- _WHAT IS EXPECTED_:
Can you lay out these lines as a Markdown table with the columns "Row" and "Line", numbering each row and skipping any blank lines?

Saved entries
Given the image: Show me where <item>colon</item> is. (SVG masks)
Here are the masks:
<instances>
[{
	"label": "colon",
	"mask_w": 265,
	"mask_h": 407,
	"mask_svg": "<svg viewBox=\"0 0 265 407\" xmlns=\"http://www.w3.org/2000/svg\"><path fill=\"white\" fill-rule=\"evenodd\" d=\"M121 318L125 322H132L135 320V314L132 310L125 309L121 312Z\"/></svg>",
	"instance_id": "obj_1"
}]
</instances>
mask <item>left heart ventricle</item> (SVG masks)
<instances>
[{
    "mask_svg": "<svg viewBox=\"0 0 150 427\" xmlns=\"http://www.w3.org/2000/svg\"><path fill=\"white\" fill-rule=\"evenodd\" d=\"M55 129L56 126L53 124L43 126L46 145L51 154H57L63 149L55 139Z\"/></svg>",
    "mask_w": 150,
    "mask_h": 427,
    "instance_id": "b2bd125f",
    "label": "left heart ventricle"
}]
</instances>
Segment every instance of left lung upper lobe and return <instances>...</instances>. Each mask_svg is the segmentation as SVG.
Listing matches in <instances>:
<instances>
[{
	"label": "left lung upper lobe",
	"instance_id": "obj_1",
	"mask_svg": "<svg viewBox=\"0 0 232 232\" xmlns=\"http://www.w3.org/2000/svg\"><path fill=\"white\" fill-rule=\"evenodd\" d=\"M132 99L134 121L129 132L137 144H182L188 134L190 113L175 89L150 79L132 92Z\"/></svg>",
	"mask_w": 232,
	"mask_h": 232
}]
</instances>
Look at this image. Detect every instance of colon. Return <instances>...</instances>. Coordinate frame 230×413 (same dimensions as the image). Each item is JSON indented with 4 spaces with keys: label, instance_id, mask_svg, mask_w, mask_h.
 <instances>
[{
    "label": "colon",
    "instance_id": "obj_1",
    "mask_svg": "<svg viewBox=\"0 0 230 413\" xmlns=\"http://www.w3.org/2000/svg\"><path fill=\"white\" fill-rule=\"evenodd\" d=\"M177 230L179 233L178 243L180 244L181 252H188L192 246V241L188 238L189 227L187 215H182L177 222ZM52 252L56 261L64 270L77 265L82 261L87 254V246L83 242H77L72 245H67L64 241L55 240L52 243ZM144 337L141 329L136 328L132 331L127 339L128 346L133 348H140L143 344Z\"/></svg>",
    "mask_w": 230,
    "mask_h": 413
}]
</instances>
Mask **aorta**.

- _WRITTEN ANSWER_:
| Row | Line |
|---|---|
| 1 | Given the image: Show me where <item>colon</item> is. (SVG masks) |
| 2 | Here are the masks: |
| 3 | <instances> |
| 4 | [{ |
| 5 | 	"label": "colon", |
| 6 | 	"mask_w": 265, |
| 7 | 	"mask_h": 407, |
| 8 | 	"mask_svg": "<svg viewBox=\"0 0 265 407\" xmlns=\"http://www.w3.org/2000/svg\"><path fill=\"white\" fill-rule=\"evenodd\" d=\"M121 318L125 322H132L135 320V314L132 310L125 309L121 312Z\"/></svg>", |
| 9 | 	"instance_id": "obj_1" |
| 10 | }] |
| 11 | </instances> |
| 12 | mask <item>left heart ventricle</item> (SVG masks) |
| 13 | <instances> |
| 14 | [{ |
| 15 |     "mask_svg": "<svg viewBox=\"0 0 150 427\" xmlns=\"http://www.w3.org/2000/svg\"><path fill=\"white\" fill-rule=\"evenodd\" d=\"M55 129L56 126L53 124L43 126L46 145L51 154H57L63 149L55 139Z\"/></svg>", |
| 16 |     "mask_w": 150, |
| 17 |     "mask_h": 427, |
| 18 |     "instance_id": "b2bd125f", |
| 19 |     "label": "left heart ventricle" |
| 20 | }] |
| 21 | </instances> |
| 22 | Segment every instance of left lung upper lobe and return <instances>...</instances>. Each mask_svg is the segmentation as SVG. |
| 23 | Listing matches in <instances>: |
| 24 | <instances> |
| 25 | [{ |
| 26 | 	"label": "left lung upper lobe", |
| 27 | 	"instance_id": "obj_1", |
| 28 | 	"mask_svg": "<svg viewBox=\"0 0 232 232\" xmlns=\"http://www.w3.org/2000/svg\"><path fill=\"white\" fill-rule=\"evenodd\" d=\"M132 99L134 121L129 132L137 144H182L188 134L190 113L175 89L150 79L132 92Z\"/></svg>", |
| 29 | 	"mask_w": 232, |
| 30 | 	"mask_h": 232 |
| 31 | }] |
| 32 | </instances> |
| 33 | Look at this image. Detect every instance of colon. Return <instances>...</instances>. Coordinate frame 230×413 (same dimensions as the image). Each item is JSON indented with 4 spaces with keys: label, instance_id, mask_svg, mask_w, mask_h. |
| 34 |  <instances> |
| 35 | [{ |
| 36 |     "label": "colon", |
| 37 |     "instance_id": "obj_1", |
| 38 |     "mask_svg": "<svg viewBox=\"0 0 230 413\" xmlns=\"http://www.w3.org/2000/svg\"><path fill=\"white\" fill-rule=\"evenodd\" d=\"M177 230L179 233L178 243L180 244L181 252H188L192 246V241L188 238L189 227L187 215H182L177 222ZM52 252L56 261L64 270L77 265L82 261L87 254V246L83 242H77L72 245H67L64 241L55 240L52 243ZM144 337L141 329L136 328L132 331L127 339L128 346L133 348H140L143 344Z\"/></svg>", |
| 39 |     "mask_w": 230, |
| 40 |     "mask_h": 413 |
| 41 | }] |
| 42 | </instances> |
| 43 | Mask **aorta**. |